Per oltre 25 anni siamo stati testimoni di come i due grandi partiti lottassero per il potere, perpetrando ingiustizie atroci nei confronti del popolo sofferente. Nessuno dei due partiti ha fatto alcuno sforzo per evitare o almeno limitare il verificarsi delle spaventose condizioni in cui ci troviamo oggi, tantomeno promettono oggi riforme sostanziali. Insieme hanno deciso di soffocare il grido di un popolo depredato con una finta lotta alle tariffe, cosicché capitalisti, corporazioni, banche nazionali, trusts, la demonetizzazione dell’argento e l’oppressione degli usurai possano passare in secondo piano. Propongono di sacrificare la nostre case, vite e i nostri figli sull’altare del dio denaro; di distruggere molti per mettere al sicuro la corruzione dei milionari.

Riuniti nell’anniversario della nascita della nazione, pieni dello spirito che la animava, che ha fondato la nostra indipendenza, cerchiamo di ricondurre il governo della Repubblica nelle mani di quella “gente semplice” che l’ha costruita. Confermiamo che i nostri obiettivi sono identici a quelli contenuti nella Costituzione Nazionale: formare un’unione migliore e stabilire la giustizia, garantire la tranquillità nazionale, provvedere alla difesa comune, promuovere il benessere generale, assicurare la benedizione della libertà per noi stessi e per i posteri.

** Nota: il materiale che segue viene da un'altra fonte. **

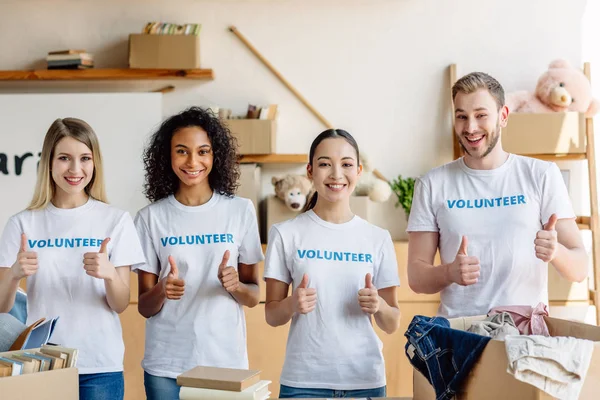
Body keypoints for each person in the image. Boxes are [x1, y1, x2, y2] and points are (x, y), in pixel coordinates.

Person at [407, 71, 588, 318]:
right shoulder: (432, 184)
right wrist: (449, 272)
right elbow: (417, 277)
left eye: (481, 115)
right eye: (462, 117)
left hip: (524, 339)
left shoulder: (541, 174)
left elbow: (580, 269)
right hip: (460, 339)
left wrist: (556, 252)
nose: (470, 128)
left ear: (503, 116)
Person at [0, 118, 145, 400]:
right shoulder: (22, 223)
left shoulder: (116, 220)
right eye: (64, 158)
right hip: (42, 363)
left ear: (95, 163)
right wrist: (15, 273)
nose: (75, 169)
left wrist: (110, 275)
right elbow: (2, 307)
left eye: (85, 158)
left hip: (100, 364)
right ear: (49, 162)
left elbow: (120, 303)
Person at [134, 107, 264, 400]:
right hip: (166, 367)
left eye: (203, 151)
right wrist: (162, 290)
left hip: (225, 363)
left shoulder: (240, 211)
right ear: (167, 157)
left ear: (215, 155)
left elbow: (254, 296)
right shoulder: (150, 218)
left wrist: (236, 286)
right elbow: (144, 306)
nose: (193, 161)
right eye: (182, 151)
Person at [264, 129, 401, 398]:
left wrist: (379, 305)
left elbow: (392, 322)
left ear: (359, 171)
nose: (336, 174)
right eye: (325, 164)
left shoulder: (377, 238)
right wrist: (293, 304)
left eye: (347, 164)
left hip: (365, 382)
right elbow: (271, 315)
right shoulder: (286, 234)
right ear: (310, 171)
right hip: (303, 384)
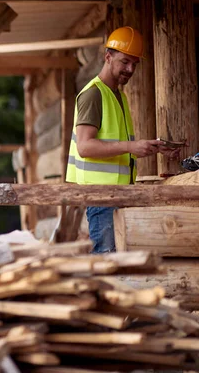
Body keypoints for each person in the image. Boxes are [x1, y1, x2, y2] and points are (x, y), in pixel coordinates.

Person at [66, 26, 181, 254]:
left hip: (119, 194)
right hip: (102, 196)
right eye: (125, 62)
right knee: (107, 260)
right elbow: (85, 146)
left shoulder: (118, 95)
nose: (130, 69)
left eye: (135, 64)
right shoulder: (93, 94)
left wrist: (151, 148)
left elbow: (117, 144)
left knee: (118, 261)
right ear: (108, 57)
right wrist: (131, 147)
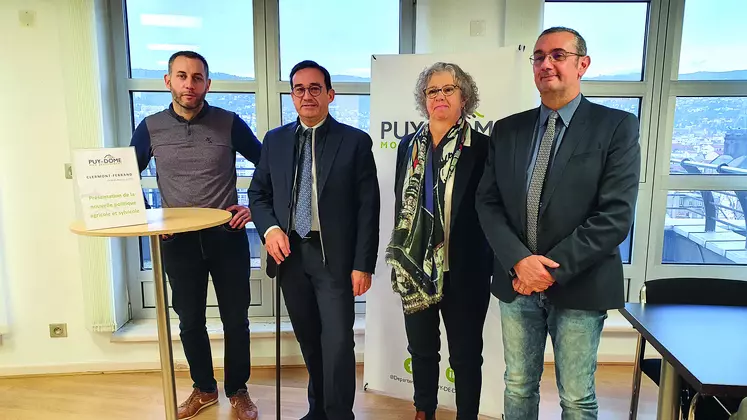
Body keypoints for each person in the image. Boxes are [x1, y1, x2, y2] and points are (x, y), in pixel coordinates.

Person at [476, 27, 641, 420]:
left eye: (558, 55)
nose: (546, 64)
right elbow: (487, 201)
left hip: (581, 283)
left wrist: (546, 271)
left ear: (582, 64)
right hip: (517, 283)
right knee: (517, 385)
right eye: (538, 56)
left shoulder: (616, 127)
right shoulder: (507, 129)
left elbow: (615, 216)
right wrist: (520, 261)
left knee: (577, 397)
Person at [130, 51, 261, 420]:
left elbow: (267, 165)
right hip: (178, 242)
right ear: (168, 80)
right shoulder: (150, 127)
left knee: (236, 320)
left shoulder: (230, 123)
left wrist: (253, 207)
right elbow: (124, 175)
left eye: (198, 77)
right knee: (190, 321)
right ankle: (204, 388)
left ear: (207, 83)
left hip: (227, 236)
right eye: (182, 76)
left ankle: (238, 390)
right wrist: (150, 217)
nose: (190, 84)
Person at [247, 60, 380, 420]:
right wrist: (270, 229)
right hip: (290, 257)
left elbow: (369, 208)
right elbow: (257, 194)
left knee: (337, 342)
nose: (307, 95)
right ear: (292, 96)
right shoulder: (274, 141)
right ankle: (317, 409)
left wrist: (362, 264)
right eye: (299, 89)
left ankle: (339, 414)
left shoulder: (354, 142)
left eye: (315, 88)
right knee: (309, 337)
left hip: (334, 259)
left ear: (330, 94)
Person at [386, 62, 493, 420]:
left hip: (464, 270)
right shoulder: (407, 146)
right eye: (433, 91)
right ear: (424, 99)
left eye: (449, 89)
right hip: (415, 269)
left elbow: (491, 210)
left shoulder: (482, 147)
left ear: (464, 97)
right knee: (421, 350)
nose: (440, 96)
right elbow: (405, 205)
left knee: (465, 355)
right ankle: (424, 411)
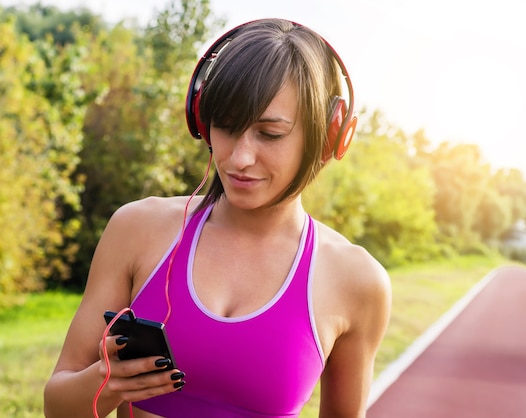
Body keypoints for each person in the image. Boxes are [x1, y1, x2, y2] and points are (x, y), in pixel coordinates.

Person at [44, 18, 391, 418]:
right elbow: (57, 406)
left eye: (269, 134)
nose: (239, 158)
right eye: (225, 126)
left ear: (328, 136)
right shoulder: (136, 229)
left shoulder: (358, 281)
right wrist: (106, 382)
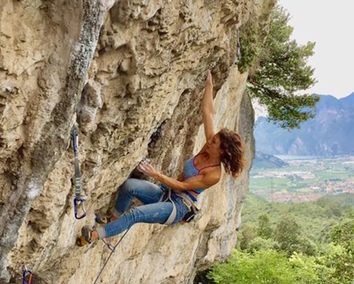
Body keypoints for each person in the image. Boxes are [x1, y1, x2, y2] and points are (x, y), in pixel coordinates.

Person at [77, 70, 246, 245]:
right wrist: (209, 85)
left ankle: (94, 235)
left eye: (215, 141)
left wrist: (155, 174)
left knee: (135, 214)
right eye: (213, 138)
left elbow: (182, 186)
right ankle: (113, 221)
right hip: (166, 194)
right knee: (129, 186)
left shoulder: (214, 175)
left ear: (223, 151)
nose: (210, 139)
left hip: (177, 207)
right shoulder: (209, 147)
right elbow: (208, 112)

Dichiariamo che questa Repubblica può resistere solo con un governo libero costruito sull’amore reciproco della popolazione e della nazione; che non può essere tenuta assieme con le baionette; che la Guerra civile è finita, e che ogni risentimento nato con essa deve morire con essa, e che di fatto dobbiamo essere, come lo siamo nel nome, uomini liberi fraternamente uniti.

La nostra nazione si trova in condizioni senza precedenti nella storia del mondo; la nostra produzione agricola annuale ha un valore di miliardi di dollari, che, nel giro di poche settimane o mesi, deve essere scambiata con miliardi di dollari di beni; la disponibilità attuale di moneta è assolutamente inadeguata per questo scambio; ne deriva la caduta dei prezzi, la formazione di gruppi e consorzi, l’impoverimento della classe produttiva. Se ci verrà dato potere, ci impegniamo a correggere tali mali con una legislazione saggia e ragionevole, secondo i termini della nostra piattaforma.

Riteniamo che il potere del governo — meglio dire, delle persone — debba aumentare per porre fine a oppressione, ingiustizia e povertà.